Bessent também buscou deixar claro que o apoio americano à Argentina é uma forma de conter o avanço chinês.

"A China tem assinado vários acordos predatórios, tem tomado direitos sobre minerais. Eles adicionaram grandes quantidades de dívida nos balaços desses países. Não queremos que isso aconteça mais do que já aconteceu na América Latina", disse, em entrevista à Bloomberg. 

Atualmente, a Argentina exporta mais para os EUA (US$ 6,27 bilhões anuais) do que para a China (US$ 5,36 bilhões), segundo dados de 2023 do Observatório da Complexidade Econômica.

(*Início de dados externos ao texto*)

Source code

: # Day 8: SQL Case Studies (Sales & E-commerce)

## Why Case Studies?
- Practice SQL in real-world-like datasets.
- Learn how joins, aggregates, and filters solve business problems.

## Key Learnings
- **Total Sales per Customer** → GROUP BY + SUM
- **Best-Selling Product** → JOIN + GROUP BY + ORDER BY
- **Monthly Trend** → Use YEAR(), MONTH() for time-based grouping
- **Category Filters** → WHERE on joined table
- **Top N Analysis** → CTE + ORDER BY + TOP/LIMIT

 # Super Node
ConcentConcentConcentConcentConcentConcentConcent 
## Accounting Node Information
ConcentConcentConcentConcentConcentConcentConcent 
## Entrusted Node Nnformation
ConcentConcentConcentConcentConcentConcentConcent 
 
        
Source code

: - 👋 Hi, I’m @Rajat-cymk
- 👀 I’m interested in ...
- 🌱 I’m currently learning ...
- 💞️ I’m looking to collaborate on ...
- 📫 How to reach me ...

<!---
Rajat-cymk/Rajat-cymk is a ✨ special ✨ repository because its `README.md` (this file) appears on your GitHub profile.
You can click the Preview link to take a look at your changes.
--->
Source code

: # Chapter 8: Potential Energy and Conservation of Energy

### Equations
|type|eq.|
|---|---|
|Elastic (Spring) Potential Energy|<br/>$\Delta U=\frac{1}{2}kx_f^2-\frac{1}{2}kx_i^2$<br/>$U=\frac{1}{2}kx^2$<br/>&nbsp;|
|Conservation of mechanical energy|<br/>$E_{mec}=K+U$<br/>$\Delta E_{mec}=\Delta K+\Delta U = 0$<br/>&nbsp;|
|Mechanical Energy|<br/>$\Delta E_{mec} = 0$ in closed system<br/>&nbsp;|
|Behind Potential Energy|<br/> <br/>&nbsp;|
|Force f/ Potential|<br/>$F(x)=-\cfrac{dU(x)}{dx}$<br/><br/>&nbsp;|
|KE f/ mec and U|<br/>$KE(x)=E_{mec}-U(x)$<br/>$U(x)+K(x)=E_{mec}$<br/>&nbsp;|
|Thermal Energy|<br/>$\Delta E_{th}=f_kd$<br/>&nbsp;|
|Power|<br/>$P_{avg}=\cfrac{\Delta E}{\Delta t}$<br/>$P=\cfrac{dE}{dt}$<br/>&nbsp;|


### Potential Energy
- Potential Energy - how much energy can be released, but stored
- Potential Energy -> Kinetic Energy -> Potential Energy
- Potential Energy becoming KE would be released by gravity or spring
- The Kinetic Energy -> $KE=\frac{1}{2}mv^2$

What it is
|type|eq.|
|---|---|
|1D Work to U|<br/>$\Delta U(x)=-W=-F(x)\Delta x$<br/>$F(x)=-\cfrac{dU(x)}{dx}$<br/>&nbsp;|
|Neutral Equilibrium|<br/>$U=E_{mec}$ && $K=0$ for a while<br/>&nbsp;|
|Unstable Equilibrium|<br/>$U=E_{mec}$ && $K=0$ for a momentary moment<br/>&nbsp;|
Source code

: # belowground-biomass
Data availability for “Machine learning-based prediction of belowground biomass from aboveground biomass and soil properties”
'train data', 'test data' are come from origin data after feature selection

No entanto, o maior parceiro comercial do país é o Brasil (US$ 12,1 bilhões em produtos). 

O próximo ponto na pauta da Argentina com os Estados Unidos é a negociação de retirada de barreiras comerciais, uma demanda americana que ganhou força após o governo Trump impor tarifas recíprocas, que entraram em vigor no dia 9.

A Argentina foi taxada em 10%, assim como o Brasil e os demais países do Mercosul. Como o bloco tem regras e tarifas compartilhadas, Milei terá dificuldade para negociar isenções de forma unilateral, sob risco de desagradar os países vizinhos. Será mais um teste de fogo para a diplomacia argentina.